- Theatrical release poster
- Directed by: Tonino Ricci
- Written by: Tito Carpi Tonino Ricci
- Produced by: Fulvio Lucisano Nino Segurini
- Starring: Treat Williams Antonio Fargas Janet Agren Christopher Connelly
- Cinematography: Giovanni Bergamini
- Edited by: Gianfranco Amicucci
- Music by: Stelvio Cipriani
- Distributed by: Amanecer Films Belma Cinematografica Cinematográfica Jalisco S.A. Koala Cinematografica
- Release date: 1 April 1988;
- Running time: 90 minutes
- Countries: Italy Spain Mexico
- Languages: English Spanish

= Night of the Sharks =

1988 film

Night of the Sharks (La notte degli squali) is a 1988 Italian-Spanish-Mexican film directed and co-written by Tonino Ricci. The film's story takes place in Miami, Florida and Cancún, Mexico, although it was filmed in the Dominican Republic. It was the last film by actor Christopher Connelly, who would die of lung cancer that same year.

==Plot==
James Ziegler has spent five years of his life planning the perfect crime, bugging the communication devices of Rosentski, an influential and rich businessman. His dream finally comes through when he records a sensitive conversation between Rosentski and the President of the United States; so sensitive that he demands $2 million in diamonds from Rosentski for a disc of the recording. Rosentski decides to pay Ziegler for the disc but instead sends his enforcer to retrieve it.

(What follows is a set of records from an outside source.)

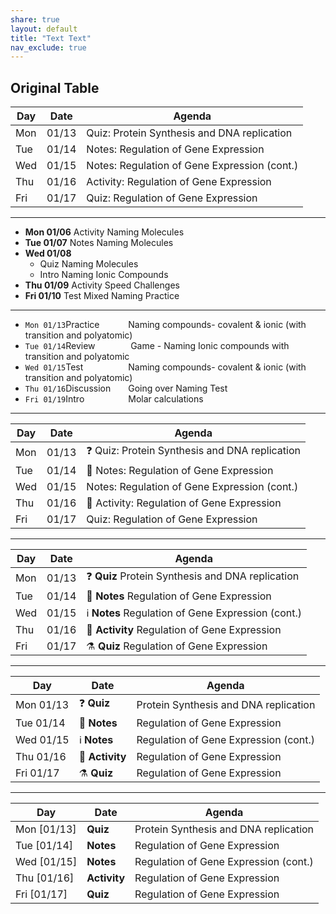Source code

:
 ```yaml
---
share: true
layout: default
title: "Text Text" 
nav_exclude: true
---
```

## Original Table

| Day | Date  | Agenda                                       |
| --- | ----- | -------------------------------------------- |
| Mon | 01/13 | Quiz: Protein Synthesis and DNA replication  |
| Tue | 01/14 | Notes: Regulation of Gene Expression         |
| Wed | 01/15 | Notes: Regulation of Gene Expression (cont.) |
| Thu | 01/16 | Activity: Regulation of Gene Expression      |
| Fri | 01/17 | Quiz: Regulation of Gene Expression          |

---

- **Mon 01/06** <span class="label label-blue">Activity</span> Naming Molecules
- **Tue 01/07** <span class="label label-green">Notes</span> Naming Molecules
- **Wed 01/08** 
  - <span class="label label-yellow">Quiz</span> Naming Molecules  
  - <span class="label label-purple">Intro</span> Naming Ionic Compounds
- **Thu 01/09** <span class="label label-blue">Activity</span> Speed Challenges
- **Fri 01/10** <span class="label label-red">Test</span> Mixed Naming Practice

---

- `Mon 01/13`<span style="display:inline-block; width:100px;" class="label label-blue">Practice</span>Naming compounds- covalent & ionic (with transition and polyatomic)
- `Tue 01/14`<span style="display:inline-block; width:100px;" class="label label-green">Review</span> Game - Naming Ionic compounds with transition and polyatomic 
- `Wed 01/15`<span style="display:inline-block; width:100px;" class="label label-red">Test</span>Naming compounds- covalent & ionic (with transition and polyatomic)
- `Thu 01/16`<span style="display:inline-block; width:100px;" class="label label-purple">Discussion</span>Going over Naming Test
- `Fri 01/19`<span style="display:inline-block; width:100px;" class="label label-blue">Intro</span>Molar calculations

---

| Day | Date  | Agenda                                       |
| --- | ----- | -------------------------------------------- |
| Mon | 01/13 | ❓ Quiz: Protein Synthesis and DNA replication  |
| Tue | 01/14 | 📝 Notes: Regulation of Gene Expression         |
| Wed | 01/15 | Notes: Regulation of Gene Expression (cont.) |
| Thu | 01/16 | 🏃 Activity: Regulation of Gene Expression      |
| Fri | 01/17 | Quiz: Regulation of Gene Expression          |

---

| Day | Date  | Agenda                                       |
| --- | ----- | -------------------------------------------- |
| Mon | 01/13 | ❓ **Quiz** Protein Synthesis and DNA replication  |
| Tue | 01/14 | 📝 **Notes** Regulation of Gene Expression         |
| Wed | 01/15 | ℹ **Notes** Regulation of Gene Expression (cont.) |
| Thu | 01/16 | 🏃 **Activity** Regulation of Gene Expression      |
| Fri | 01/17 | ⚗ **Quiz** Regulation of Gene Expression          |

---

| Day | Date  | Agenda                                       |
| --- | ----- | -------------------------------------------- |
| Mon 01/13 | ❓ **Quiz** | Protein Synthesis and DNA replication  |
| Tue 01/14 | 📝 **Notes** | Regulation of Gene Expression         |
| Wed 01/15 | ℹ **Notes**  |Regulation of Gene Expression (cont.) |
| Thu 01/16 | 🏃 **Activity** | Regulation of Gene Expression      |
| Fri 01/17 | ⚗ **Quiz** | Regulation of Gene Expression          |

---

| Day | Date  | Agenda                                       |
| --- | ----- | -------------------------------------------- |
| Mon [01/13] | **Quiz** | Protein Synthesis and DNA replication  |
| Tue [01/14] | **Notes** | Regulation of Gene Expression         |
| Wed [01/15] | **Notes**  |Regulation of Gene Expression (cont.) |
| Thu [01/16] | **Activity** | Regulation of Gene Expression      |
| Fri [01/17] | **Quiz** | Regulation of Gene Expression          |

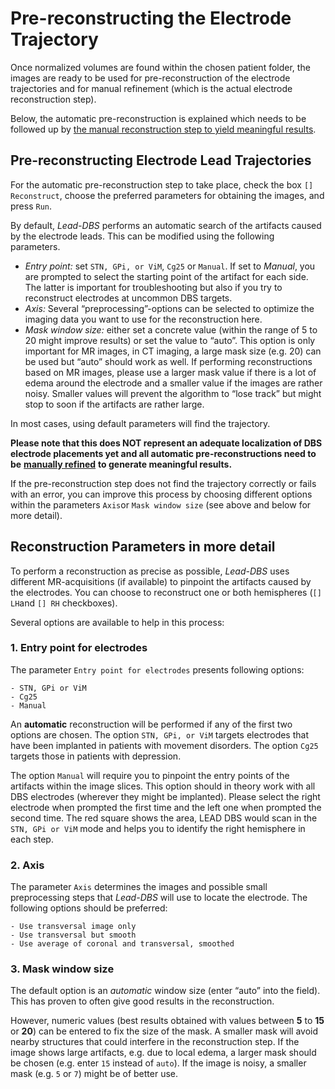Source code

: # Pre-reconstructing the Electrode Trajectory

Once normalized volumes are found within the chosen patient folder, the images are ready to be used for pre-reconstruction of the electrode trajectories and for manual refinement \(which is the actual electrode reconstruction step\).

Below, the automatic pre-reconstruction is explained which needs to be followed up by [the manual reconstruction step to yield meaningful results](https://leaddbs.gitbooks.io/leaddbs-manual/content/manual_correction_of_electrode_localization/).

## Pre-reconstructing Electrode Lead Trajectories

For the automatic pre-reconstruction step to take place, check the box `[] Reconstruct`, choose the preferred parameters for obtaining the images, and press `Run`.

By default, _Lead-DBS_ performs an automatic search of the artifacts caused by the electrode leads. This can be modified using the following parameters.

* _Entry point:_ set `STN, GPi, or ViM`, `Cg25` or `Manual`. If set to _Manual_, you are prompted to select the starting point of the artifact for each side. The latter is important for troubleshooting but also if you try to reconstruct electrodes at uncommon DBS targets.
* _Axis:_ Several “preprocessing”-options can be selected to optimize the imaging data you want to use for the reconstruction here.
* _Mask window size:_ either set a concrete value \(within the range of 5 to 20 might improve results\) or set the value to “auto”. This option is only important for MR images, in CT imaging, a large mask size \(e.g. 20\) can be used but “auto” should work as well. If performing reconstructions based on MR images, please use a larger mask value if there is a lot of edema around the electrode and a smaller value if the images are rather noisy. Smaller values will prevent the algorithm to “lose track” but might stop to soon if the artifacts are rather large.

In most cases, using default parameters will find the trajectory.

**Please note that this does NOT represent an adequate localization of DBS electrode placements yet and all automatic pre-reconstructions need to be** [**manually refined**](https://leaddbs.gitbooks.io/leaddbs-manual/content/manual_correction_of_electrode_localization/) **to generate meaningful results.**

If the pre-reconstruction step does not find the trajectory correctly or fails with an error, you can improve this process by choosing different options within the parameters `Axis`or `Mask window size` \(see above and below for more detail\).

## Reconstruction Parameters in more detail

To perform a reconstruction as precise as possible, _Lead-DBS_ uses different MR-acquisitions \(if available\) to pinpoint the artifacts caused by the electrodes. You can choose to reconstruct one or both hemispheres \(`[] LH`and `[] RH` checkboxes\).

Several options are available to help in this process:

### 1. Entry point for electrodes

The parameter `Entry point for electrodes` presents following options:

```text
- STN, GPi or ViM
- Cg25
- Manual
```

An **automatic** reconstruction will be performed if any of the first two options are chosen. The option `STN, GPi, or ViM` targets electrodes that have been implanted in patients with movement disorders. The option `Cg25` targets those in patients with depression.

The option `Manual` will require you to pinpoint the entry points of the artifacts within the image slices. This option should in theory work with all DBS electrodes \(wherever they might be implanted\). Please select the right electrode when prompted the first time and the left one when prompted the second time. The red square shows the area, LEAD DBS would scan in the `STN, GPi or ViM` mode and helps you to identify the right hemisphere in each step.

### 2. Axis

The parameter `Axis` determines the images and possible small preprocessing steps that _Lead-DBS_ will use to locate the electrode. The following options should be preferred:

```text
- Use transversal image only
- Use transversal but smooth
- Use average of coronal and transversal, smoothed
```

### 3. Mask window size

The default option is an _automatic_ window size \(enter “auto” into the field\). This has proven to often give good results in the reconstruction.

However, numeric values \(best results obtained with values between **5** to **15** or **20**\) can be entered to fix the size of the mask. A smaller mask will avoid nearby structures that could interfere in the reconstruction step. If the image shows large artifacts, e.g. due to local edema, a larger mask should be chosen \(e.g. enter `15` instead of `auto`\). If the image is noisy, a smaller mask \(e.g. `5` or `7`\) might be of better use.

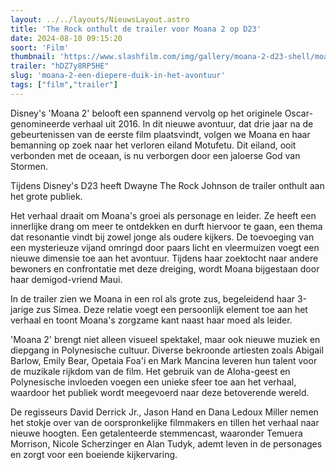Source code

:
 ```yaml
---
layout: ../../layouts/NieuwsLayout.astro
title: 'The Rock onthult de trailer voor Moana 2 op D23'
date: 2024-08-10 09:15:20
soort: 'Film'
thumbnail: 'https://www.slashfilm.com/img/gallery/moana-2-d23-shell/moana-2-trailer-reveals-a-better-glimpse-at-the-films-story-1723257845.jpg'
trailer: "hDZ7y8RP5HE"
slug: 'moana-2-een-diepere-duik-in-het-avontuur'
tags: ["film","trailer"]
---
```


Disney's 'Moana 2' belooft een spannend vervolg op het originele Oscar-genomineerde verhaal uit 2016. In dit nieuwe avontuur, dat drie jaar na de gebeurtenissen van de eerste film plaatsvindt, volgen we Moana en haar bemanning op zoek naar het verloren eiland Motufetu. Dit eiland, ooit verbonden met de oceaan, is nu verborgen door een jaloerse God van Stormen.

Tijdens Disney's D23 heeft Dwayne The Rock Johnson de trailer onthult aan het grote publiek.

Het verhaal draait om Moana's groei als personage en leider. Ze heeft een innerlijke drang om meer te ontdekken en durft hiervoor te gaan, een thema dat resonantie vindt bij zowel jonge als oudere kijkers. De toevoeging van een mysterieuze vijand omringd door paars licht en vleermuizen voegt een nieuwe dimensie toe aan het avontuur. Tijdens haar zoektocht naar andere bewoners en confrontatie met deze dreiging, wordt Moana bijgestaan door haar demigod-vriend Maui.

In de trailer zien we Moana in een rol als grote zus, begeleidend haar 3-jarige zus Simea. Deze relatie voegt een persoonlijk element toe aan het verhaal en toont Moana's zorgzame kant naast haar moed als leider.

'Moana 2' brengt niet alleen visueel spektakel, maar ook nieuwe muziek en diepgang in Polynesische cultuur. Diverse bekroonde artiesten zoals Abigail Barlow, Emily Bear, Opetaia Foa'i en Mark Mancina leveren hun talent voor de muzikale rijkdom van de film. Het gebruik van de Aloha-geest en Polynesische invloeden voegen een unieke sfeer toe aan het verhaal, waardoor het publiek wordt meegevoerd naar deze betoverende wereld.

De regisseurs David Derrick Jr., Jason Hand en Dana Ledoux Miller nemen het stokje over van de oorspronkelijke filmmakers en tillen het verhaal naar nieuwe hoogten. Een getalenteerde stemmencast, waaronder Temuera Morrison, Nicole Scherzinger en Alan Tudyk, ademt leven in de personages en zorgt voor een boeiende kijkervaring.
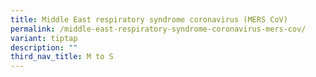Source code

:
 ```yaml
---
title: Middle East respiratory syndrome coronavirus (MERS CoV)
permalink: /middle-east-respiratory-syndrome-coronavirus-mers-cov/
variant: tiptap
description: ""
third_nav_title: M to S
---
```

The enforcer tries to kill Ziegler but fails and Ziegler successfully escapes with the disc and the diamonds.

Ziegler goes to hide out with his brother David, who lives as a beach bum and shark hunter on the coast outside of Cancún. David lives with his friend and business partner Paco and has a seagoing neighbor, a man-eating shark named Cyclops. James Ziegler crash lands in a seaplane near David's shack. The plane explodes, while James survives just long enough to hand over the disc and the diamonds to David.

Rosentski is displeased with his enforcer's jumping the gun. He correctly surmises that James had gone to hide with his brother David and arranges a meeting with David's ex-wife, Liz. Rosentski promises he will pay off Liz's considerable business debts as well as reward her if she recovers the disc and diamonds. Rosentski's enforcer, however, wants the diamonds for himself and leads an assassination squad against David. David abhors firearms but has no objections to fighting back using bladed weapons, booby traps, molotov cocktails and his shark, Cyclops.

==Cast==
- Treat Williams as David Ziegler
- Antonio Fargas as Paco
- Carlo Mucari as James Ziegler
- Janet Agren as Liz Ziegler
- John Steiner as Rosentski
- Stelio Candelli as Rosentski's Enforcer
- Nina Soldano as Juanita
- Salvatore Borghese as Garcia
- Christopher Connelly as Father Mattia

==Production==
Filming took place in the Dominican Republic.